See a Coolant Recycling System in action

Cleanout of sumps

Depending on the quality of the coolant used as well as contamination & production levels, you will have to set up a cleanout schedule for your machine sumps. Every machine tool has a different sump design, oil leakage, solids buildup, and production usage. Set up a schedule that evacuates the sump as required by that machine. Some sumps could require monthly cleanouts while others can go 6 months. Make sure you remove all the coolant, chips, and sludge. Follow your coolant manufacturers’ instructions for proper cleanout. The use of a high powered sump sucker (vacuum) will speed up the job and be much easier for your personnel.  
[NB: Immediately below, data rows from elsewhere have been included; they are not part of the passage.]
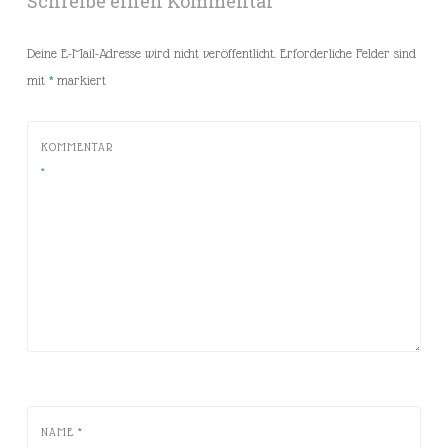
Schreibe einen Kommentar
Deine E-Mail-Adresse wird nicht veröffentlicht.
Erforderliche Felder sind
mit
*
markiert
KOMMENTAR
*
NAME
*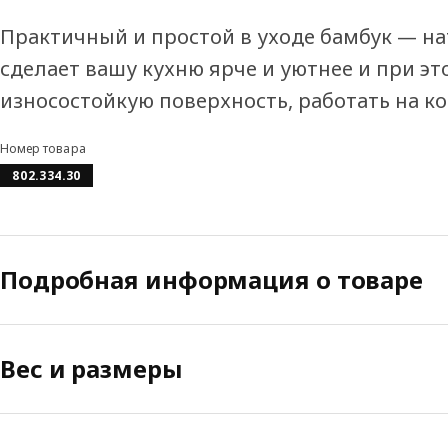
Практичный и простой в уходе бамбук — н
сделает вашу кухню ярче и уютнее и при э
износостойкую поверхность, работать на к
Номер товара
802.334.30
Подробная информация о товаре
Вес и размеры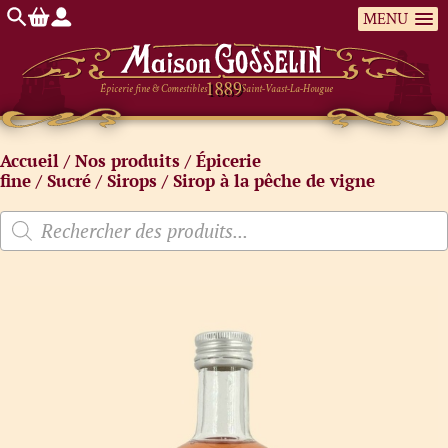
MENU
Épicerie fine & Comestibles
Saint-Vaast-La-Hougue
Accueil
/
Nos produits
/
Épicerie
fine
/
Sucré
/
Sirops
/ Sirop à la pêche de vigne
Recharge versus top-off coolant

Recharge coolant is what you put in a sump when new or after sump cleanout. If your coolant supplier wants the sump at a 8% concentration, this is what you recharge at. Top-off coolant is what you put in the machine to keep it filled. Normally this is at a lean concentration because of the evaporation we talked about earlier in this paper. Always add some emulsion, never straight water. This will keep your coolant in good condition by adding back into the sump fresh additives to the fluid such as biocides, ep additives, defoamer, etc. In the recycling system we add the top-off coolant into the dirty side because this is the side of the system that loses level first. This also gets  the biocide and additives into the coolant as soon as possible, which helps promote tramp oil removal and kills biological growth upon impact.  
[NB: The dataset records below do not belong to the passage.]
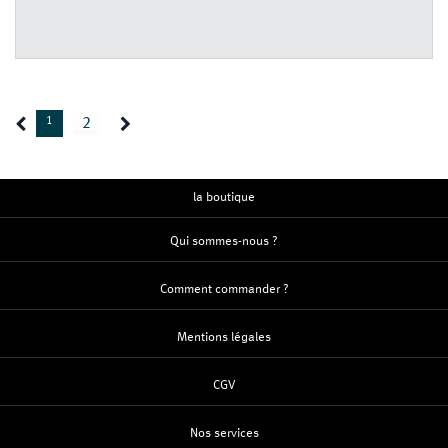
1
2
la boutique
Qui sommes-nous ?
Comment commander ?
Mentions légales
CGV
Nos services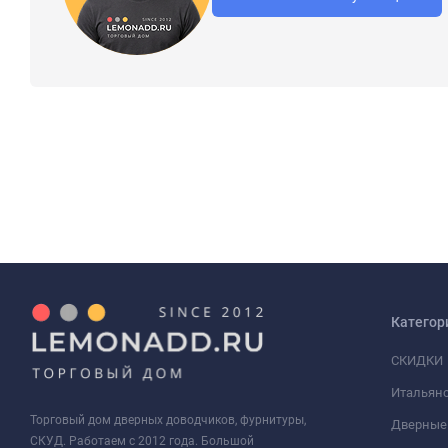
Категор
СКИДКИ
Итальянс
Торговый дом дверных доводчиков, фурнитуры,
Дверные
СКУД. Работаем с 2012 года. Большой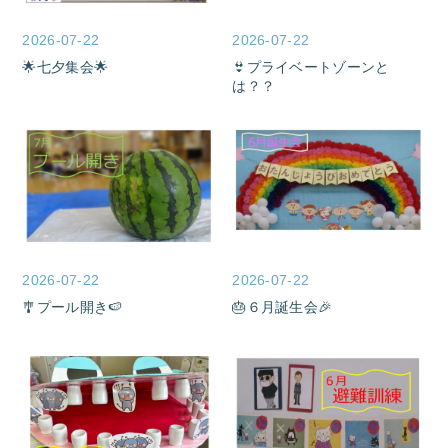
2026-07-22
2026-07-22
🌟七夕集会🌟
👙プライベートゾーンと
は？？
2026-07-22
2026-07-22
🎐プール開き🍉
🎂６月誕生会🎉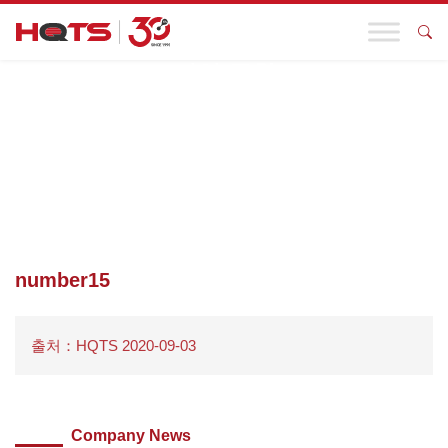
기업 동향
첫 페이지
>
바오공 품질관리 – 한스만 그룹의 HQTS 자회사로서의
명예 브랜드
>
NUMBER15
number15
출처：HQTS 2020-09-03
Company News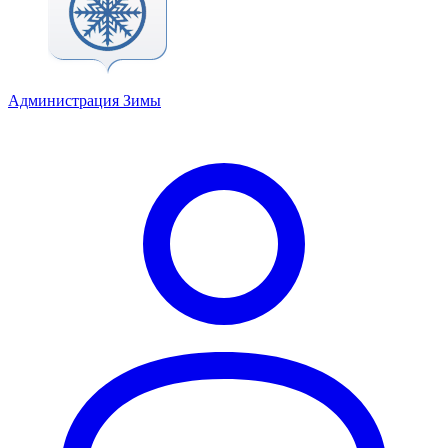
Администрация Зимы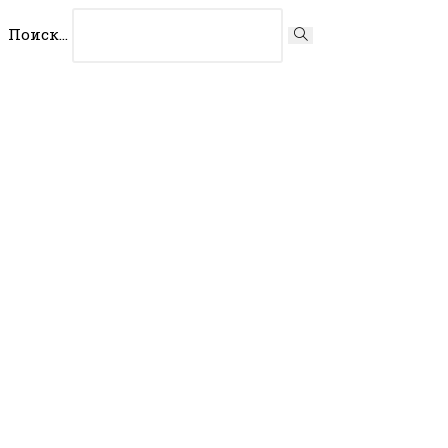
Перейти
Поиск...
Искать
к
содержимому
See a Sump Caddy in operation

In conclusion

As part of your coolant maintenance, use the tools and experience a good “team-mate” can provide. Your coolant supplier and equipment supplier should be on the same page with you and must see the “big picture” for your plant.

If you follow these steps and use a reliable and effective coolant recycling system process, you should see great economic and production benefits while reducing overall operating costs.